Les investigations forensiques post-incident, ont révélé que les attaquants ont exploité une erreur de configuration dans l'équipement VPN Fortinet pour contourner les protections périmètriques et accéder directement au réseau de gestion interne (trusted management segment) du système KA-SAT, normalement protégé et isolé d'Internet.
Bien que Fortinet ait publié un correctif de sécurité pour combler cette faille, rien ne confirme que Skylogic l'ait appliqué à ses infrastructures. Cette négligence présumée aurait permis aux attaquants d'exploiter le VPN vulnérable et non mis à jour pour pénétrer, depuis l'Internet public, les stations terrestres (Gateway Earth Stations) ou les serveurs point de présence (POP) gérés par Skylogic.
Les attaquants ce sont déplacé latéralement à travers ce réseau de gestion de confiance vers un segment de réseau spécifique utilisé pour gérer et exploiter le réseau de modems.
Cet accès a permis aux attaquants de contourner la DMZ et d'accéder réseau intranet satellitaire en mode bent-pipe. C'est-à-dire relayant simplement les données sans traitement local, normalement réservé aux administrateurs autorisés. Cette architecture a permis aux attaquants de pénétrer jusqu'aux modems finaux SurfBeam2 des utilisateurs.
L'attaque n'a pas affecté l'ensemble des modems Viasat du réseau KA-SAT, mais uniquement une sélection géographique précise. Cette sélectivité est rendue possible par l'architecture multi-faisceaux (multi-beam) du satellite depuis les stations terrestres (Gateway Earth Stations), les opérateurs peuvent activer ou désactiver individuellement chacune des 82 cellules géographiques (spot beams) couvrant l'Europe et le bassin méditerranéen. les attaquants ont donc délibérément choisi les zones géographiques dont les modems seraient infectés par les commandes contenant le wiper AcidRain.
Les attaquants se sont déplacé latéralement à travers ce réseau de gestion de confiance vers un segment réseau spécifique utilisé pour gérer et exploiter le réseau, puis ont utilisé cet accès réseau pour exécuter des commandes de gestion légitimes et ciblées sur un grand nombre de modems résidentiels simultanément.

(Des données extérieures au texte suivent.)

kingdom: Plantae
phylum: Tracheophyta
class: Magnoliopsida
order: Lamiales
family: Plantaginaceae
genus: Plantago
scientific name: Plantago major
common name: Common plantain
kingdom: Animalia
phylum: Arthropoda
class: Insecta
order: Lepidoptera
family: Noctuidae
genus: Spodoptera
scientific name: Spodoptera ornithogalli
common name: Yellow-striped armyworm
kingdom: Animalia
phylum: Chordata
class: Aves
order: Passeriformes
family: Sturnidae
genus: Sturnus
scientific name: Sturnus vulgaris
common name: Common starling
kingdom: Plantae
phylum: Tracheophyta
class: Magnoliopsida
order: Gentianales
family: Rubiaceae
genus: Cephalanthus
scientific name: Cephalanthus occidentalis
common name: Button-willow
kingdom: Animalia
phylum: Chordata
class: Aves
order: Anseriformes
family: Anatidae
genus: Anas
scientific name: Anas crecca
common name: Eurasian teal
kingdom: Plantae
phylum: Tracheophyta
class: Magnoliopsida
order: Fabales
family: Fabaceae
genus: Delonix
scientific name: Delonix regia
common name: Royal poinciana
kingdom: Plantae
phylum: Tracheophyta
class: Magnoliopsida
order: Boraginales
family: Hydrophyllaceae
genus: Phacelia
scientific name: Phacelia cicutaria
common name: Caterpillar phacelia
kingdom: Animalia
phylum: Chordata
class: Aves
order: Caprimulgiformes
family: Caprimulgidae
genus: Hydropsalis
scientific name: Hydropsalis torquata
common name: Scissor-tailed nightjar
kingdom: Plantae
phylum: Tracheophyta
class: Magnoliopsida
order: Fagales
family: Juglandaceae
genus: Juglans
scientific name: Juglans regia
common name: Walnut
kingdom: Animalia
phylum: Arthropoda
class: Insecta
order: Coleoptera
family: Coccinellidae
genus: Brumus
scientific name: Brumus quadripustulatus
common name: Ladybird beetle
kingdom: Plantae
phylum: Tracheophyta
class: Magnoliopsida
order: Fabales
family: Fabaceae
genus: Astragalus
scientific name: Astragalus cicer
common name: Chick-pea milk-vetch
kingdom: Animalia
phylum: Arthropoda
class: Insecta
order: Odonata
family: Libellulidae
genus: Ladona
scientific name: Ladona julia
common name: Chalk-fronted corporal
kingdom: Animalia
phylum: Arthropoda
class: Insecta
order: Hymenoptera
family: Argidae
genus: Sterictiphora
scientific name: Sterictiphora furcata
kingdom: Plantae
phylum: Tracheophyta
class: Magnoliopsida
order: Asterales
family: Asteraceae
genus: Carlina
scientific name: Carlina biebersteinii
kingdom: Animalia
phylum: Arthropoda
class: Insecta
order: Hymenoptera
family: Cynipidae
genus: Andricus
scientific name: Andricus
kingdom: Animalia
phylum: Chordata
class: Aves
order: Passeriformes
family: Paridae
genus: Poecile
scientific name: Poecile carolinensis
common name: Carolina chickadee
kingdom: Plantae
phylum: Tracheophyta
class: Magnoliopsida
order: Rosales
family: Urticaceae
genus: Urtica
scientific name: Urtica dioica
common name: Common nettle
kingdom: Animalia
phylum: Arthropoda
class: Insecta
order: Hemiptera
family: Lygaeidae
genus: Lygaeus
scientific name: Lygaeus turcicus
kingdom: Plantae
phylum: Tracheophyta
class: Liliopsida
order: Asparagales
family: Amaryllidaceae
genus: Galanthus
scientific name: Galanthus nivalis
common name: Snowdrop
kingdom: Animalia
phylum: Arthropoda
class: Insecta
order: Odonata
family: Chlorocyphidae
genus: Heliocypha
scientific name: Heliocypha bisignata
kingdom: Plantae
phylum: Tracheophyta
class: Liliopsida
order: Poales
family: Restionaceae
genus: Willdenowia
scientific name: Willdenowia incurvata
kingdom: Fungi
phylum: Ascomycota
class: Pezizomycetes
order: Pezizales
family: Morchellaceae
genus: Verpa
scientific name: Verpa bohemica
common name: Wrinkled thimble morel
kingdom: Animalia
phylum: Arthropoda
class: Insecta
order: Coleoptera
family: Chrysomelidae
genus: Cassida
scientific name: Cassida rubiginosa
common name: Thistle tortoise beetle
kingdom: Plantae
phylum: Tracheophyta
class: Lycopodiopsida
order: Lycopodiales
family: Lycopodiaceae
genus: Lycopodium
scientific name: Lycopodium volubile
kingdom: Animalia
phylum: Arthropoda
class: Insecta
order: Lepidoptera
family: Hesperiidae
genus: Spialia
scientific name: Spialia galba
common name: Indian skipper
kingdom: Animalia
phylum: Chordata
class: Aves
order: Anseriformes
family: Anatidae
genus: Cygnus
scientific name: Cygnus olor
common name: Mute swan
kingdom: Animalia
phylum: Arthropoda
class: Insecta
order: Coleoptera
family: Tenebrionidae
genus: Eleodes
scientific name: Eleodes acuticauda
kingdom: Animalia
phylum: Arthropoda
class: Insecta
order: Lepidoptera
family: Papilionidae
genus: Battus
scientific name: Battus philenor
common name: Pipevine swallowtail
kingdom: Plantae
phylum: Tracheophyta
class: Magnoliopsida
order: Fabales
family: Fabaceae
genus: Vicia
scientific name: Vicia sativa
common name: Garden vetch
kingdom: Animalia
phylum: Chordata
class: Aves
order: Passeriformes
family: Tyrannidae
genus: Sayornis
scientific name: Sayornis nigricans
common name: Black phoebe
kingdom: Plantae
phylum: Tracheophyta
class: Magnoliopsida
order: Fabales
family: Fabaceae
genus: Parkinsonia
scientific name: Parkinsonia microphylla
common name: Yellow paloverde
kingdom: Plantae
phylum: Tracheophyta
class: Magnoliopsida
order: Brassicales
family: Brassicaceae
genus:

Plus précisément, ces commandes destructrices ont écrasé des données clés dans la mémoire flash des modems, rendant les modems incapables d'accéder au réseau, mais pas définitivement inutilisables.
Les attaquants ont détourné l'infrastructure légitime de distribution de mises à jour du réseau KA-SAT, transformant le système de gestion officiel en vecteur d'attaque de la chaîne d'approvisionnement (supply-chain attack). Cette compromission a permis la diffusion massive d'un malware destructeur spécialement développé pour cibler l'architecture MIPS des modems et routeurs satellites.
L'attaque Viasat est donc un cas d'école d'attaque du ground segment qui a simplement exploité le satellite comme infrastructure de diffusion légitime pour maximiser l'impact géographique et la scalabilité de l'attaque destructrice.